Malgré ces difficultés, les données du PMSI sont une source très riche d'informations dont l'utilité en matière de suivi épidémiologique et sanitaire a été reconnue ces dernières années. Ainsi, le Gip « Etudes en santé publique » créé par l'article 33 de la loi du 29 décembre 2011 a pour but de faciliter leur exploitation.

Toutefois, pour l'instant, comme l'a précisé lors de son audition Thomas Fatome, directeur de la sécurité sociale au ministère des affaires sociales et de la santé, « aucune donnée dans le système d'information de l'assurance maladie n'existe pour les dispositifs médicaux implantables intégrés au tarif des GHS » . La mise au point d'un codage spécifique pour mieux appréhender leur utilisation est envisageable et techniquement possible, sans toutefois régler le problème des lignes génériques, qui ne permettent pas d'identifier un produit spécifique.

Néanmoins, l'enrichissement des données du PMSI et l'adoption d'un codage plus précis semblent être la solution à privilégier pour pouvoir, sur les bases existantes, construire un véritable outil de suivi de l'utilisation des dispositifs médicaux implantables . Cela permettra d'automatiser la remontée de l'information sans modifier en profondeur les pratiques des équipes médicales ni alourdir leur charge de travail.
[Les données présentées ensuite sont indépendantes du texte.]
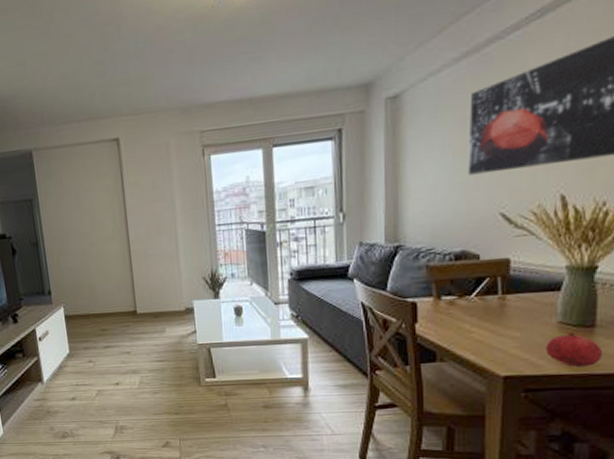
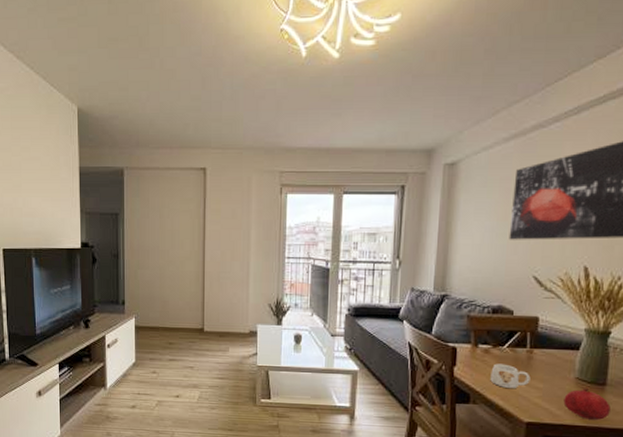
mug: none [458,315,505,342] -> present [490,363,531,389]

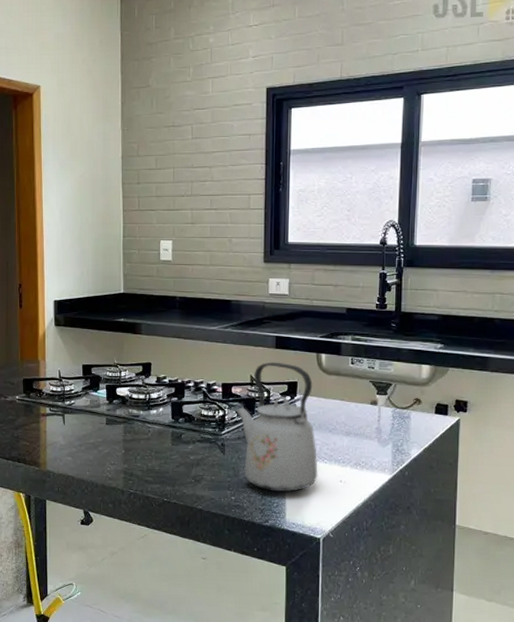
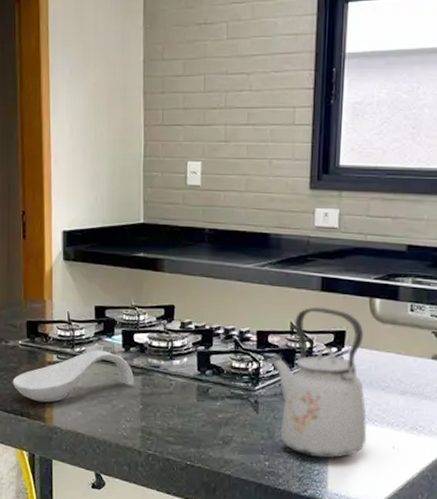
spoon rest: none [10,403,118,450] -> present [12,350,135,403]

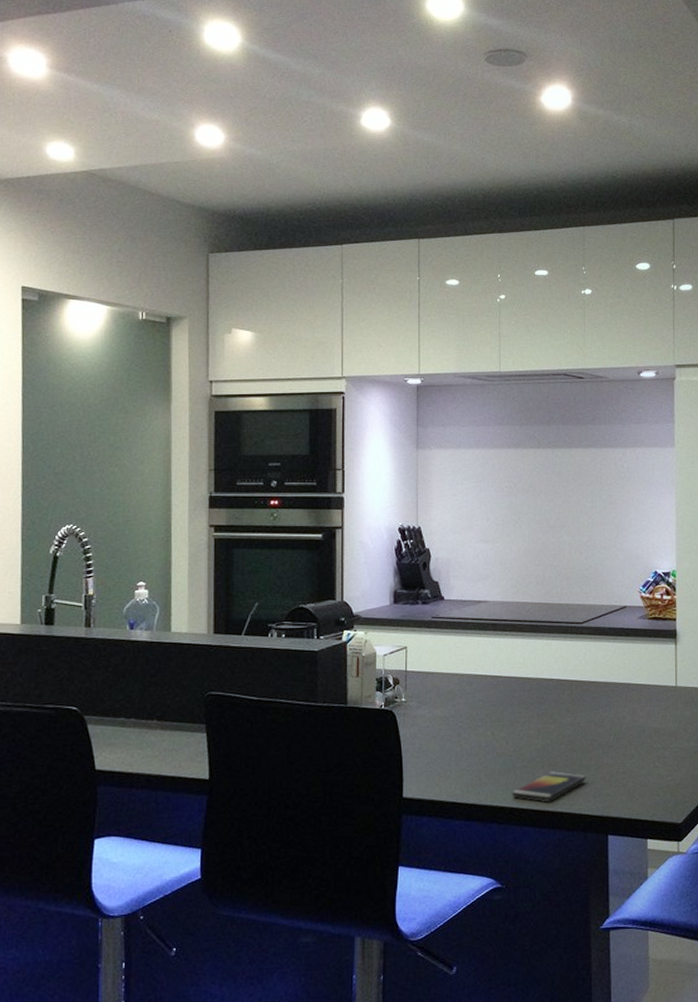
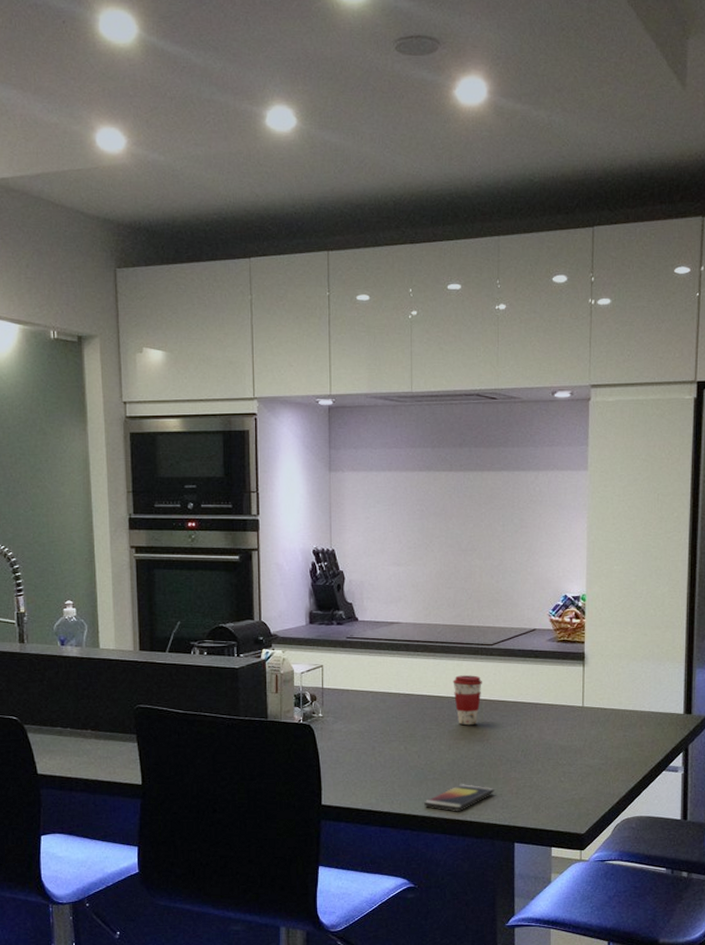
coffee cup: none [542,655,572,709] -> present [453,675,482,726]

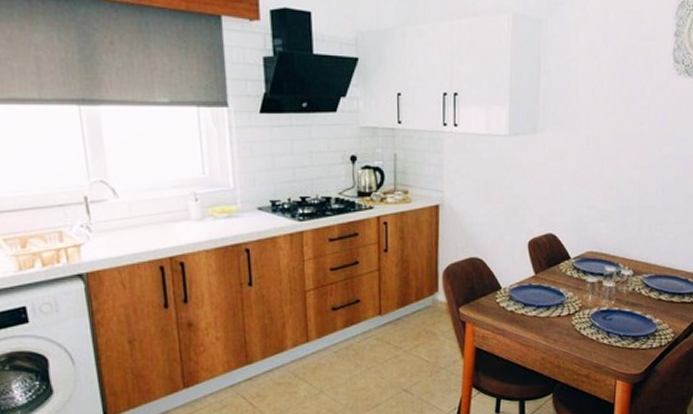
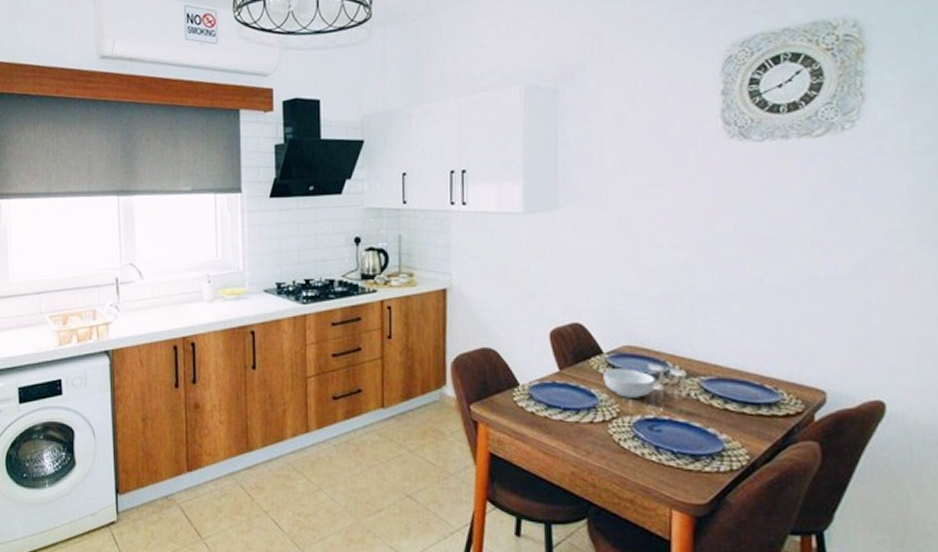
cereal bowl: none [570,270,610,295] -> present [603,368,656,398]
Un travail important de modification des systèmes d'information des hôpitaux sera cependant nécessaire . C'est pourquoi il est important d'engager dès aujourd'hui les travaux préparatoires qui poseront les bases de ce chantier et de déterminer, dans le cadre d'une concertation avec tous les professionnels, la nature précise des données qui devront être récoltées. La mise en oeuvre, dans le même temps, de l'UDI devrait simplifier le suivi des dispositifs médicaux en faisant figurer celui-ci dans le PMSI.

Proposition n° 19 :
Mettre en place un codage plus fin dans le PMSI
afin de mesurer précisément l'usage des DMI à l'hôpital


* 84 Loi n° 78-17 du 6 janvier 1978 relative à l'informatique, aux fichiers et aux libertés.